Politik | Rom

Nach der Wahl ist vor der Wahl

Lega und Fünf-Sterne-Bewegung fordern rasche Neuwahlen. Staatspräsident Sergio Mattarella steht nun vor einer schwierigen Entscheidung.
Verbotener Kuss
Foto: Sonja Schiefer

Nach Wochen ergebnislosen Parteienhaders gibt es nur eine Gewissheit: Italien steuert auf Neuwahlen zu.
Was bei den Bürgern Frust auslöst, verleitet die zerstrittenen Parteien zu rätselhaften Höhenflügen. Lega-Chef Matteo Salvini fordert vom Staatspräsidenten einen preincarico, eine der unzähligen Optionen  am institutionellen Schachbrett Italiens. Mit diesem Sondierungsauftrag will er einen letzten Anlauf zur Bildung einer Regierung mit der Fünf-Sterne Bewegung unternehmen, die jedoch bereits abgewinkt hat. Luigi Di Maio fordert Neuwahlen im Juni - ein illusorisches Unterfangen, da das Parlament mindestens 45 Tage vor der Wahl aufgelöst werden muss und für die Vorbereitung in den Auslandswahlkreisen rund zwei Monate nötig sind. Wahlen im Hochsommer hat es in der Geschichte der Republik noch nie gegeben und sie werden auch jetzt nicht in Betracht gezogen. 

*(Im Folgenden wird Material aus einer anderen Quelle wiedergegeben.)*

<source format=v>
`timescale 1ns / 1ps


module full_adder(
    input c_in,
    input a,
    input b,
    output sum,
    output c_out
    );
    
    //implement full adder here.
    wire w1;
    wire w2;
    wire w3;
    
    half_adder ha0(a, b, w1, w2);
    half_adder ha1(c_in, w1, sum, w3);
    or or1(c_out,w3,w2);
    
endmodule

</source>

Dass bei der Regionalwahl im Friaul gut die Hälfte der Wähler zuhause geblieben sind, kann als zusätzliches Warnsignal gelten. Die Fünfsterne-Bewegung hat im Friaul in zwei Monaten 13 Prozent ihrer Stimmen eingebüsst, ein deutliches Indiz für die wachsende Unzufriedenheit der Basis mit den Entscheidungen der Parteiführung – vor allem dem Angebot einer Koalition mit dem Partito Democratico. Wenige Tage vor dem für Dienstag einberufenen Parteivorstand des PD hat Matteo Renzi mit einem gewohnt arroganten Fersehauftritt für zusätzlichen Zündstoff in der zerstrittenen Partei gesorgt. Es könne keine Zusammenarbeit mit den Grillini geben. Der Ex-Premier dürfte im Vorstand mit 117 zu 92 Stimmen noch immer über einen Vorsprung in der von Implosion bedrohten Partei verfügen. 

Sicher scheint in diesem Chaos nur eines: der Staatspräsident wird versuchen, Neuwahlen so lange wie möglich zu verzögern.

 

Übergangskabinett

Staatspräsident Mattarella steht nun vor einer schwierigen Entscheidung. Im Gespräch sind verschiedene Optionen: governo di minoranza, governo di tregua, governo di unità nazionale, governo di scopo.... 

Eines steht fest: Vor seiner Auflösung muss das Parlament in jedem Fall ein neues Wahlrecht verabschieden, das Mehrheitsbildung und Regierbarkeit gewährleistet – kein kleiner Brocken, wenn man weiss, wie lang sich die Parlamentarier in den letzten Jahren mit diesem Problem beschäftigt haben – ohne es letztendlich zu lösen. Salvini will zudem vorher wichtige (und populistische) Reformen verabschieden wie die Änderung des Fornero-Rentengesetzes. Als Druckmittel nutzt der Lega-Chef den deutlichen Wahlerfolg im Friaul, der dafür gesorgt hat, dass das Rechtsbündnis nun den Norden Italiens von der slowenischen bis zu französischen Grenze regiert. Dagegen hat der PD mit Molise und Friaul in nur 14 Tagen zwei Regionen verloren – unmissverständlicher könnte die Krise der Partei kaum verdeutlicht werden. Ob sich die Gerüchte über Renzis Absicht, eine neue Bewegung nach dem Vorbild jener Macrons zu gründen, wirklich bewahrheiten, werden die nächsten Wochen erweisen.

Für Matteo Salvini wäre das ein neuer Anlass, sich die Hände zu reiben. Er verfügt als einziger über eine schlagkräftige und geschlossene Partei, in der es keine internen Konflikte gibt.
Sicher scheint in diesem Chaos nur eines: der Staatspräsident wird versuchen, Neuwahlen so lange wie möglich zu verzögern und eine befristete Regierung zu beauftragen, die bis zum Jahresende arbeiten kann – wenn ihr im Parlament niemand einen Strich durch die Rechnung macht.